= What you will do =
Please retype the data in full, exactly as given.

= Data provided =
————————

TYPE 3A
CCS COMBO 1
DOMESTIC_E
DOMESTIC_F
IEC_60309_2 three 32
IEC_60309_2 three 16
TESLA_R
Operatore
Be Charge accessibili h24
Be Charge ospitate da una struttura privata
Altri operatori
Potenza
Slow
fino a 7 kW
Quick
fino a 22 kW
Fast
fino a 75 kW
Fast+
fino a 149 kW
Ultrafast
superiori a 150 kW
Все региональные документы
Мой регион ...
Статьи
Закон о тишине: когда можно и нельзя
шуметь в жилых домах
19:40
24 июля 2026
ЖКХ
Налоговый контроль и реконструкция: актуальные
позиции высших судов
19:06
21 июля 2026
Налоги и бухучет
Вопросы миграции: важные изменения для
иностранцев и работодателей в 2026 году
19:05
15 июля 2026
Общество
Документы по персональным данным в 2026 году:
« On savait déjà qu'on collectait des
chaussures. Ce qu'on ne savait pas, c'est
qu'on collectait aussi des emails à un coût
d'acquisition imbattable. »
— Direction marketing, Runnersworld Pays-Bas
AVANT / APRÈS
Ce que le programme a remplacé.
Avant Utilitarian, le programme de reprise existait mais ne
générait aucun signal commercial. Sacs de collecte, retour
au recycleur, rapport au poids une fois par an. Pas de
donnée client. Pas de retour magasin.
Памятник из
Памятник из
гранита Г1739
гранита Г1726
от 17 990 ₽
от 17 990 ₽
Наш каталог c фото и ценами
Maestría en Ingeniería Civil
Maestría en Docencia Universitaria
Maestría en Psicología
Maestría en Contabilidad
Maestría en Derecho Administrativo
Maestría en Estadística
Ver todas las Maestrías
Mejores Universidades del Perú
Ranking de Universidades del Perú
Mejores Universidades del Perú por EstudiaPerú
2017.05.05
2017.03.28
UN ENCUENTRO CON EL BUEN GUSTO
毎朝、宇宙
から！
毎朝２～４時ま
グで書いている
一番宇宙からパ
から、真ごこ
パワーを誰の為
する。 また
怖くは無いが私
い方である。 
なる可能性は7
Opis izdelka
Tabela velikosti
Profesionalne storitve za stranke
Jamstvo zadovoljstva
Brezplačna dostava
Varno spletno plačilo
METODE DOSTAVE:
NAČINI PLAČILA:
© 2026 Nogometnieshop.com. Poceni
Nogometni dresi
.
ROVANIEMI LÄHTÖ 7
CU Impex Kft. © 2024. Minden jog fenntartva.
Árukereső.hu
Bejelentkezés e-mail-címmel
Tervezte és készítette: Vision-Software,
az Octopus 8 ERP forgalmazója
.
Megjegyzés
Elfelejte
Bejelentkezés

————————

= Solution =
TYPE 3A
CCS COMBO 1
DOMESTIC_E
DOMESTIC_F
IEC_60309_2 three 32
IEC_60309_2 three 16
TESLA_R
Operatore
Be Charge accessibili h24
Be Charge ospitate da una struttura privata
Altri operatori
Potenza
Slow
fino a 7 kW
Quick
fino a 22 kW
Fast
fino a 75 kW
Fast+
fino a 149 kW
Ultrafast
superiori a 150 kW
Все региональные документы
Мой регион ...
Статьи
Закон о тишине: когда можно и нельзя
шуметь в жилых домах
19:40
24 июля 2026
ЖКХ
Налоговый контроль и реконструкция: актуальные
позиции высших судов
19:06
21 июля 2026
Налоги и бухучет
Вопросы миграции: важные изменения для
иностранцев и работодателей в 2026 году
19:05
15 июля 2026
Общество
Документы по персональным данным в 2026 году:
« On savait déjà qu'on collectait des
chaussures. Ce qu'on ne savait pas, c'est
qu'on collectait aussi des emails à un coût
d'acquisition imbattable. »
— Direction marketing, Runnersworld Pays-Bas
AVANT / APRÈS
Ce que le programme a remplacé.
Avant Utilitarian, le programme de reprise existait mais ne
générait aucun signal commercial. Sacs de collecte, retour
au recycleur, rapport au poids une fois par an. Pas de
donnée client. Pas de retour magasin.
Памятник из
Памятник из
гранита Г1739
гранита Г1726
от 17 990 ₽
от 17 990 ₽
Наш каталог c фото и ценами
Maestría en Ingeniería Civil
Maestría en Docencia Universitaria
Maestría en Psicología
Maestría en Contabilidad
Maestría en Derecho Administrativo
Maestría en Estadística
Ver todas las Maestrías
Mejores Universidades del Perú
Ranking de Universidades del Perú
Mejores Universidades del Perú por EstudiaPerú
2017.05.05
2017.03.28
UN ENCUENTRO CON EL BUEN GUSTO
毎朝、宇宙
から！
毎朝２～４時ま
グで書いている
一番宇宙からパ
から、真ごこ
パワーを誰の為
する。 また
怖くは無いが私
い方である。 
なる可能性は7
Opis izdelka
Tabela velikosti
Profesionalne storitve za stranke
Jamstvo zadovoljstva
Brezplačna dostava
Varno spletno plačilo
METODE DOSTAVE:
NAČINI PLAČILA:
© 2026 Nogometnieshop.com. Poceni
Nogometni dresi
.
ROVANIEMI LÄHTÖ 7
CU Impex Kft. © 2024. Minden jog fenntartva.
Árukereső.hu
Bejelentkezés e-mail-címmel
Tervezte és készítette: Vision-Software,
az Octopus 8 ERP forgalmazója
.
Megjegyzés
Elfelejte
Bejelentkezés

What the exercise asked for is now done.